I cannot say what will happen, or if it will happen, or what the ramifications will be. I expect, however, that any American-led attack will not dramatically change the balance on the ground. Obama wants to be seen to be acting, and to deter. He will be scared that Assad, Hizbullah or Iran will respond in such a way that he is pressured to expand the operation to end the regime. And he doesn’t want to do this. General Martin Dempsey has recently explained why – America can’t find any branch of the opposition ready to assume power and serve American interests.
One reason that the West doesn’t want to end the regime is that, in the north and east, the al-Qa’ida type militias (indirectly created by Assad’s traumatisation of the country, as well as by the political failures of loyalist traditionalist clerics) are growing in strength. Their strength flows from the fact that the West and the Arabs failed to arm the Free Army. The ineffective Syrian National Coalition must also bear some of the blame for not working harder to organise a national army from the start, before the jihadists had time to establish themselves. Western, Syrian and Arab timidity and Islamophobia have brought on the worst.
I expect the upcoming attack to be, in effect if not in image, tepid. It may not do any good at all. It may allow Assad to reap the ‘resistance’ propaganda victory without changing the calculus on the ground.
If there is any change to calculus on the ground, it will be because the Sauds are increasing military aid after the mass gas attacks. Apparently 40 tons-worth came in through Turkey this week. But will that be sustained? Never before now.
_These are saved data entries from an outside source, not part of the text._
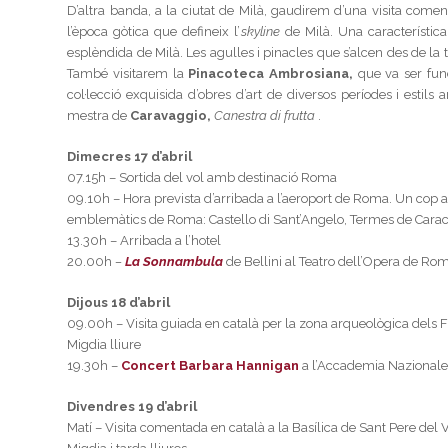
D’altra banda, a la ciutat de Milà, gaudirem d’una visita come
l’època gòtica que defineix l’
skyline
de Milà. Una característica
esplèndida de Milà. Les agulles i pinacles que s’alcen des de la
També visitarem la
Pinacoteca Ambrosiana
,
que va ser fund
col·lecció exquisida d’obres d’art de diversos períodes i estils 
mestra de
Caravaggio,
Canestra di frutta
.
Dimecres 17 d’abril
07.15h – Sortida del vol amb destinació Roma
09.10h – Hora prevista d’arribada a l’aeroport de Roma. Un cop a 
emblemàtics de Roma: Castello di Sant’Angelo, Termes de Caracal
13.30h – Arribada a l’hotel
20.00h
–
La Sonnambula
de Bellini al Teatro dell’Opera de Ro
Dijous 18 d’abril
09.00h – Visita guiada en català per la zona arqueològica dels F
Migdia lliure
19.30h –
Concert Barbara Hannigan
a l’Accademia Nazionale 
Divendres 19 d’abril
Matí – Visita comentada en català a la Basílica de Sant Pere del 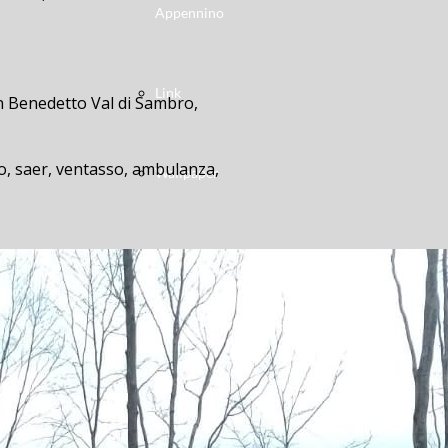
Appennino
Link
an Benedetto Val di Sambro,
ero, saer, ventasso, ambulanza,
Wallpaper
ulloL’incidente è avvenuto questa
-in-belvedere, duca-degli-abruzzi,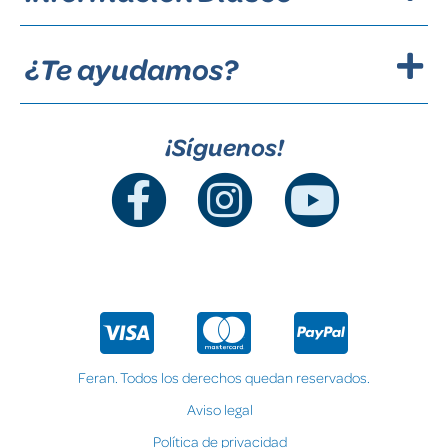
¿Te ayudamos?
¡Síguenos!
Feran. Todos los derechos quedan reservados.
Aviso legal
Política de privacidad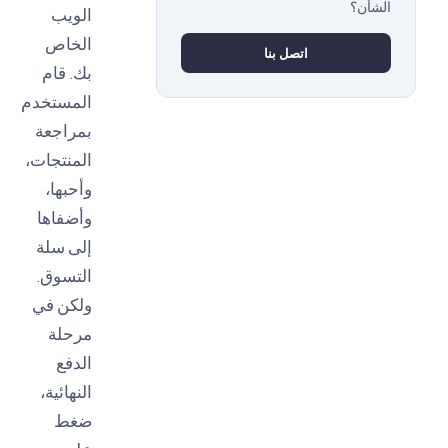
أن؟
الويب
الخاص
اتصل بنا
بك. قام
المستخدم
بمراجعة
المنتجات،
وأحبها،
وأضفاها
إلى سلة
التسوق.
ولكن في
مرحلة
الدفع
النهائية،
ضغط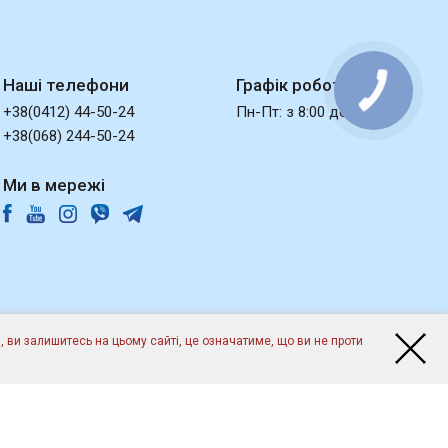
Наші телефони
Графік роботи
+38(0412) 44-50-24
Пн-Пт: з 8:00 до 17:00
+38(068) 244-50-24
Ми в мережі
 ви залишитесь на цьому сайті, це означатиме, що ви не проти
Розробка:
Студія Любарського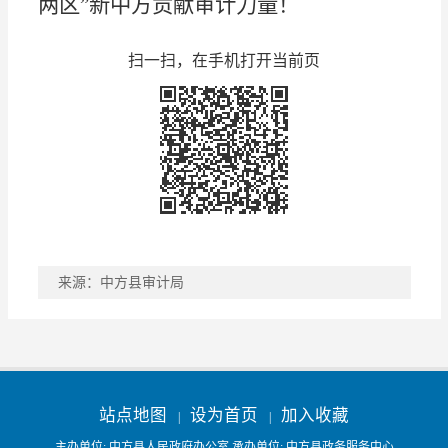
两区
”
新中方贡献审计力量！
扫一扫，在手机打开当前页
来源：中方县审计局
稿件收藏
分享到
站点地图
设为首页
加入收藏
|
|
主办单位: 中方县人民政府办公室 承办单位: 中方县政务服务中心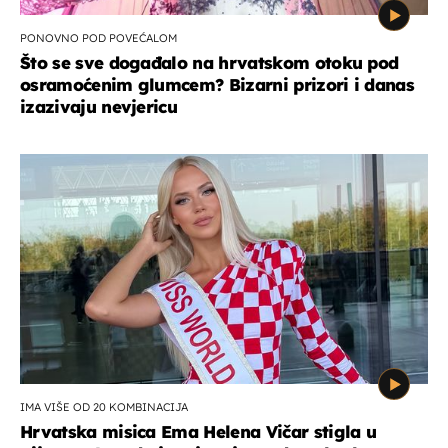
PONOVNO POD POVEĆALOM
Što se sve događalo na hrvatskom otoku pod
osramoćenim glumcem? Bizarni prizori i danas
izazivaju nevjericu
IMA VIŠE OD 20 KOMBINACIJA
Hrvatska misica Ema Helena Vičar stigla u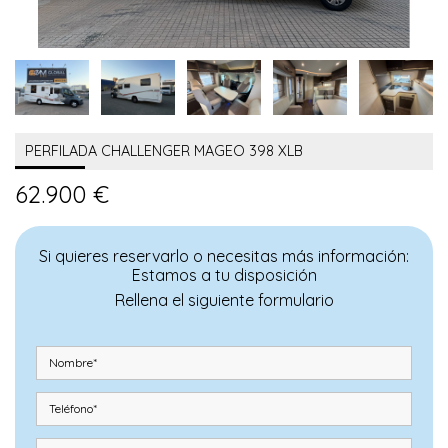
PERFILADA CHALLENGER MAGEO 398 XLB
62.900 €
Si quieres reservarlo o necesitas más información:
Estamos a tu disposición
Rellena el siguiente formulario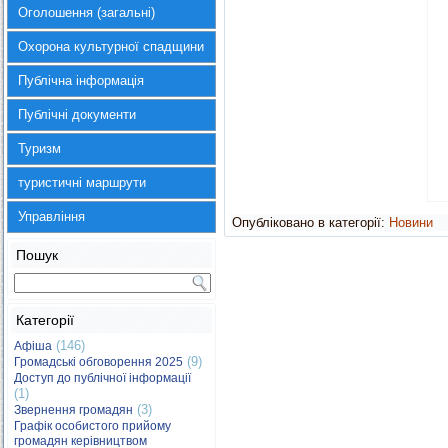
Оголошення (загальні)
Охорона культурної спадщини
Публічна інформація
Публічні документи
Туризм
туристичні маршрути
Управління
Опубліковано в категорії:
Новини
Пошук
Категорії
(146)
Афіша
(9)
Громадські обговорення 2025
Доступ до публічної інформації
(1)
(3)
Звернення громадян
Графік особистого прийому
громадян керівництвом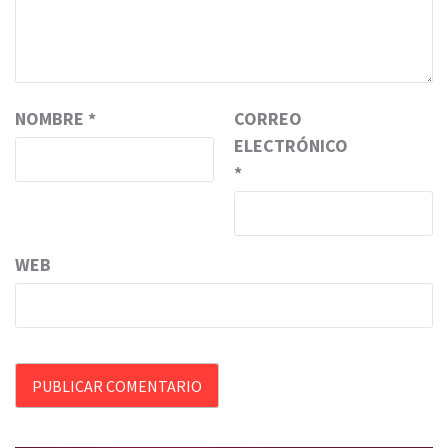
NOMBRE
*
CORREO
ELECTRÓNICO
*
WEB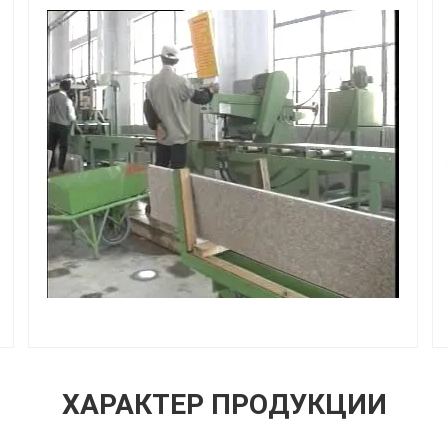
ХАРАКТЕР ПРОДУКЦИИ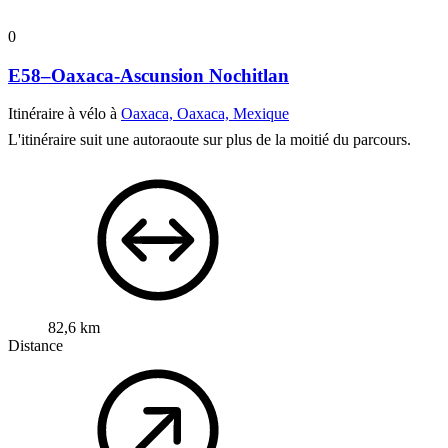
0
E58–Oaxaca-Ascunsion Nochitlan
Itinéraire à vélo à
Oaxaca, Oaxaca, Mexique
L'itinéraire suit une autoraoute sur plus de la moitié du parcours.
82,6 km
Distance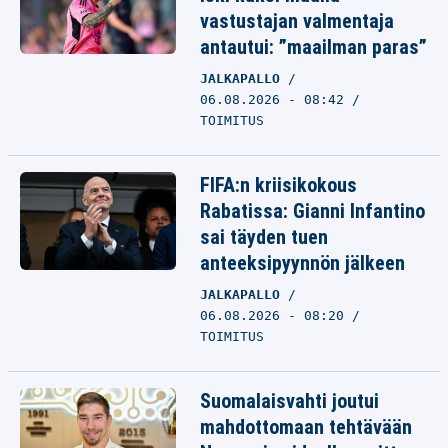
vastustajan valmentaja
antautui: ”maailman paras”
JALKAPALLO
06.08.2026 - 08:42
TOIMITUS
FIFA:n kriisikokous
Rabatissa: Gianni Infantino
sai täyden tuen
anteeksipyynnön jälkeen
JALKAPALLO
06.08.2026 - 08:20
TOIMITUS
Suomalaisvahti joutui
mahdottomaan tehtävään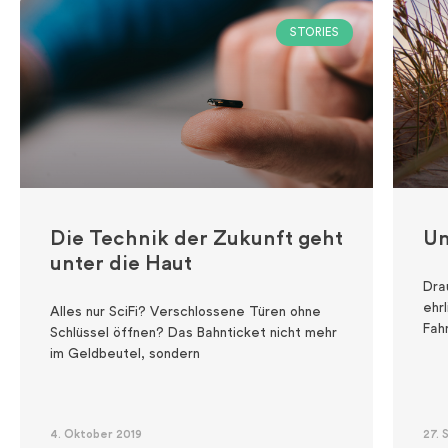
STORIES
Die Technik der Zukunft geht
Un
unter die Haut
Dra
ehr
Alles nur SciFi? Verschlossene Türen ohne
Fah
Schlüssel öffnen? Das Bahnticket nicht mehr
im Geldbeutel, sondern
4. Oktober 2019
27.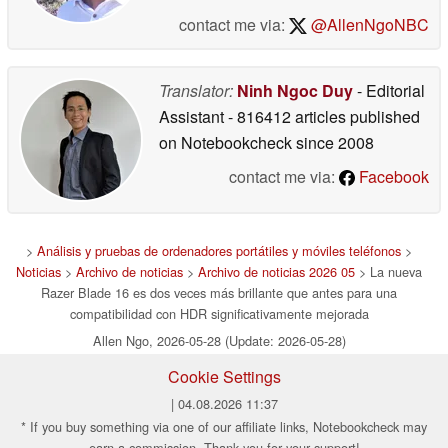
contact me via:
@AllenNgoNBC
Translator:
Ninh Ngoc Duy
- Editorial
Assistant
- 816412 articles published
on Notebookcheck
since 2008
contact me via:
Facebook
>
Análisis y pruebas de ordenadores portátiles y móviles teléfonos
>
Noticias
>
Archivo de noticias
>
Archivo de noticias 2026 05
> La nueva
Razer Blade 16 es dos veces más brillante que antes para una
compatibilidad con HDR significativamente mejorada
Allen Ngo, 2026-05-28 (Update: 2026-05-28)
Cookie Settings
| 04.08.2026 11:37
* If you buy something via one of our affiliate links, Notebookcheck may
earn a commission. Thank you for your support!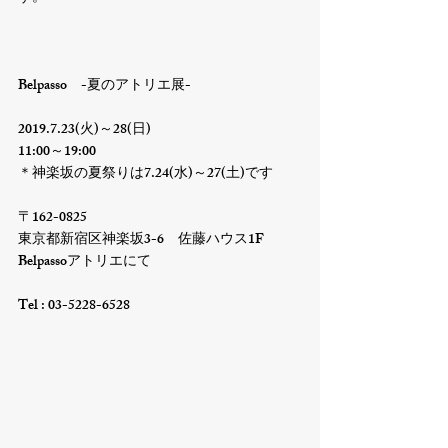
Belpasso　-夏のアトリエ展-

2019.7.23(火)～28(日)

11:00～19:00

＊神楽坂の夏祭りは7.24(水)～27(土)です

〒162-0825

東京都新宿区神楽坂3-6　佐藤ハウス1F

Belpassoアトリエにて

Tel : 03-5228-6528
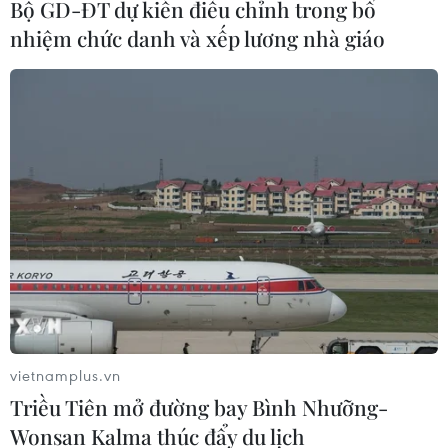
Bộ GD-ĐT dự kiến điều chỉnh trong bổ
tôi, các bạn chắc chắn sẽ chứng kiến những
nhiệm chức danh và xếp lương nhà giáo
bước đi đầu tiên của tôi để thực hiện mục tiêu
này.
- Anh thích chơi bài Schafkopfen (một trò chơi
bài của vùng Bavaria) theo kiểu nào?
Thomas Mueller:
Farb-Wenz, rất vui, đây là
kiểu chơi thú vị nhất đấy./.
(Vietnam+)
vietnamplus.vn
Triều Tiên mở đường bay Bình Nhưỡng-
Wonsan Kalma thúc đẩy du lịch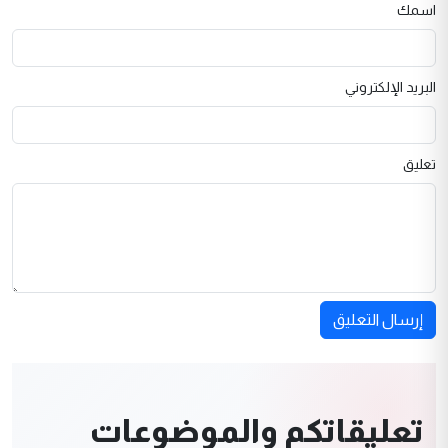
اسمك
البريد الإلكتروني
تعليق
إرسال التعليق
تعليقاتكم والموضوعات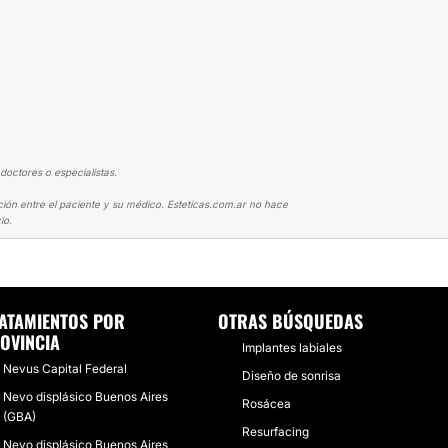
doctores o especialistas.
ción entre el paciente y su médico. Esteticas.com.ar no hace
io.
ELENTE ATENCIÓN Y CALIDAD
ATAMIENTOS POR
OTRAS BÚSQUEDAS
OVINCIA
Implantes labiales
Nevus Capital Federal
Diseño de sonrisa
Nevo displásico Buenos Aires
Rosácea
(GBA)
Resurfacing
Nevo displásico Buenos Aires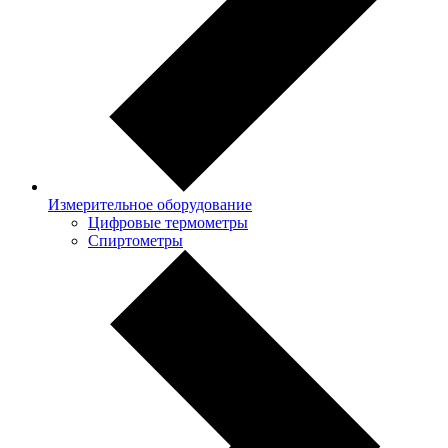
Измерительное оборудование
Цифровые термометры
Спиртометры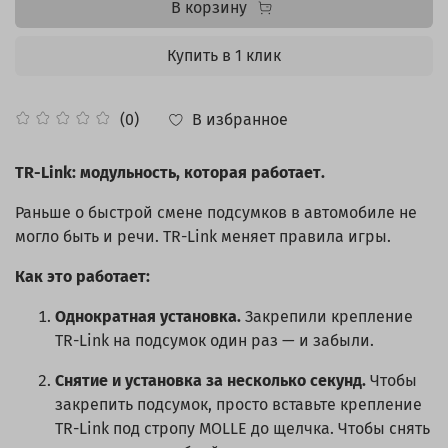
В корзину
Купить в 1 клик
В избранное
(0)
TR-Link: модульность, которая работает.
Раньше о быстрой смене подсумков в автомобиле не
могло быть и речи. TR-Link меняет правила игры.
Как это работает:
Однократная установка.
Закрепили крепление
TR-Link на подсумок один раз — и забыли.
Снятие и установка за несколько секунд.
Чтобы
закрепить подсумок, просто вставьте крепление
TR-Link под стропу MOLLE до щелчка. Чтобы снять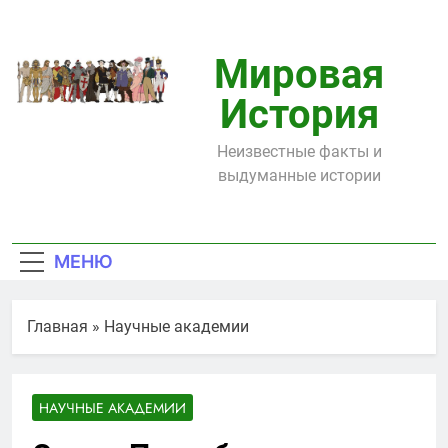
Перейти
к
содержимому
Мировая
История
Неизвестные факты и
выдуманные истории
МЕНЮ
Главная
»
Научные академии
НАУЧНЫЕ АКАДЕМИИ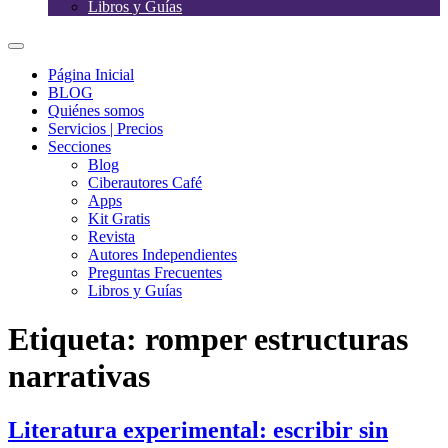
Libros y Guías
Página Inicial
BLOG
Quiénes somos
Servicios | Precios
Secciones
Blog
Ciberautores Café
Apps
Kit Gratis
Revista
Autores Independientes
Preguntas Frecuentes
Libros y Guías
Etiqueta:
romper estructuras
narrativas
Literatura experimental: escribir sin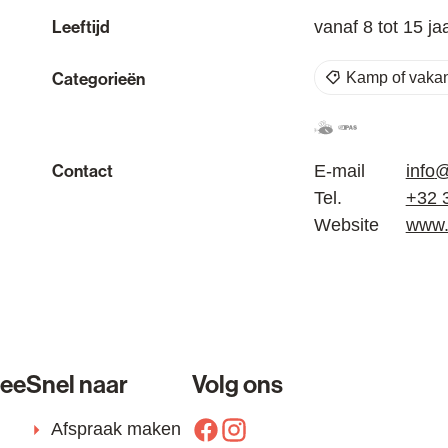
Leeftijd
vanaf
8
tot
15
ja
Categorieën
Kamp of vakan
Samen met kin
Dit is een 
Contact
E-mail
info
Tel.
+32 
Website
www.
lee
Snel naar
Volg ons
Afspraak maken
Facebook
Instagram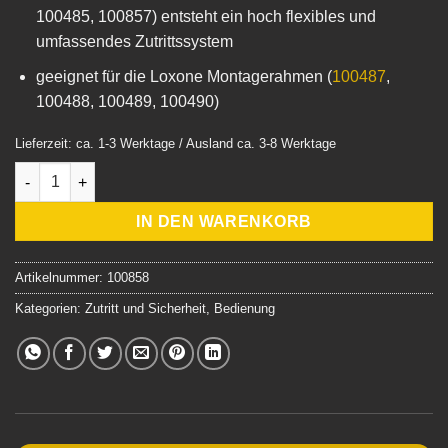
100485, 100857) entsteht ein hoch flexibles und
umfassendes Zutrittssystem
geeignet für die Loxone Montagerahmen (
100487
,
100488, 100489, 100490)
Lieferzeit: ca. 1-3 Werktage / Ausland ca. 3-8 Werktage
NFC Code Touch Air Gen.2 Samtweiss (RAL 9002) Menge
IN DEN WARENKORB
Artikelnummer:
100858
Kategorien:
Zutritt und Sicherheit
,
Bedienung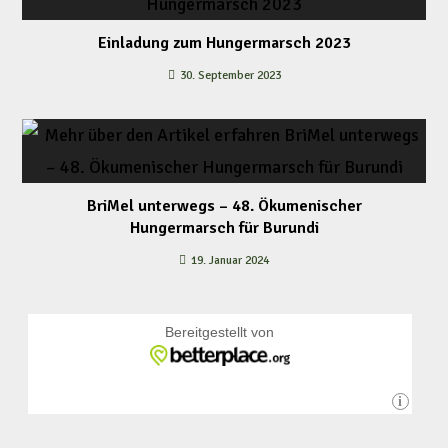
Einladung zum Hungermarsch 2023
30. September 2023
BriMel unterwegs – 48. Ökumenischer
Hungermarsch für Burundi
19. Januar 2024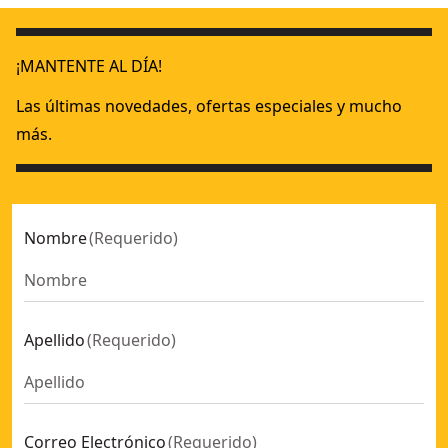
¡MANTENTE AL DÍA!
Las últimas novedades, ofertas especiales y mucho
más.
Nombre
(
Requerido
)
Apellido
(
Requerido
)
Correo Electrónico
(
Requerido
)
And again, the Sauds, like the Americans, like all states, are acting according to their interests. They back Sisi’s junta in Egypt as it rolls back the victories of the revolution there. In Syria, the Sauds are interested in weakening Iran and Hizbullah, obviously not in facilitating victory for either democrats or radical Islamists who reject Saudi kingship. Syrian fighters facing exile or genocide will take weapons from where they can, but they understand that in the medium and long term, they are on their own, as they have been for the last two and a half years.